§ **EXERCISE**: Take the entries below and return them unchanged.
== EXTRACTED RECORDS ==
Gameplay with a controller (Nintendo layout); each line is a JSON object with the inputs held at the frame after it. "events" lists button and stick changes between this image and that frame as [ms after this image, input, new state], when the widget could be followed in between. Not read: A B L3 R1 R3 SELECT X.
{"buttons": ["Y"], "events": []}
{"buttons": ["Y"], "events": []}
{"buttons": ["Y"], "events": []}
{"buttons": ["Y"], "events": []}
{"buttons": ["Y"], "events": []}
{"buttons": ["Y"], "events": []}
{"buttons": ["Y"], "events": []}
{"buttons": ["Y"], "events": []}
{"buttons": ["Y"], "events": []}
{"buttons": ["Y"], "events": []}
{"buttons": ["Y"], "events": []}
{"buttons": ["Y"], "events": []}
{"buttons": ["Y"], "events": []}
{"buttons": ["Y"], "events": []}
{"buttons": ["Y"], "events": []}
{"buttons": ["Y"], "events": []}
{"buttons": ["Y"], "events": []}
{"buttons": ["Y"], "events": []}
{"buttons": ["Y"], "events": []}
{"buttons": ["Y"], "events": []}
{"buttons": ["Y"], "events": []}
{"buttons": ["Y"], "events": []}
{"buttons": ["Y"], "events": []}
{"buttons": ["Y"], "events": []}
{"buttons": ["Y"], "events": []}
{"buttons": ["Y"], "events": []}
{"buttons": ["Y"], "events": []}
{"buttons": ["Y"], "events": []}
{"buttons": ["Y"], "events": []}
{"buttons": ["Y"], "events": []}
===
§ **TASK RESPONSE**:
Gameplay with a controller (Nintendo layout); each line is a JSON object with the inputs held at the frame after it. "events" lists button and stick changes between this image and that frame as [ms after this image, input, new state], when the widget could be followed in between. Not read: A B L3 R1 R3 SELECT X.
{"buttons": ["Y"], "events": []}
{"buttons": ["Y"], "events": []}
{"buttons": ["Y"], "events": []}
{"buttons": ["Y"], "events": []}
{"buttons": ["Y"], "events": []}
{"buttons": ["Y"], "events": []}
{"buttons": ["Y"], "events": []}
{"buttons": ["Y"], "events": []}
{"buttons": ["Y"], "events": []}
{"buttons": ["Y"], "events": []}
{"buttons": ["Y"], "events": []}
{"buttons": ["Y"], "events": []}
{"buttons": ["Y"], "events": []}
{"buttons": ["Y"], "events": []}
{"buttons": ["Y"], "events": []}
{"buttons": ["Y"], "events": []}
{"buttons": ["Y"], "events": []}
{"buttons": ["Y"], "events": []}
{"buttons": ["Y"], "events": []}
{"buttons": ["Y"], "events": []}
{"buttons": ["Y"], "events": []}
{"buttons": ["Y"], "events": []}
{"buttons": ["Y"], "events": []}
{"buttons": ["Y"], "events": []}
{"buttons": ["Y"], "events": []}
{"buttons": ["Y"], "events": []}
{"buttons": ["Y"], "events": []}
{"buttons": ["Y"], "events": []}
{"buttons": ["Y"], "events": []}
{"buttons": ["Y"], "events": []}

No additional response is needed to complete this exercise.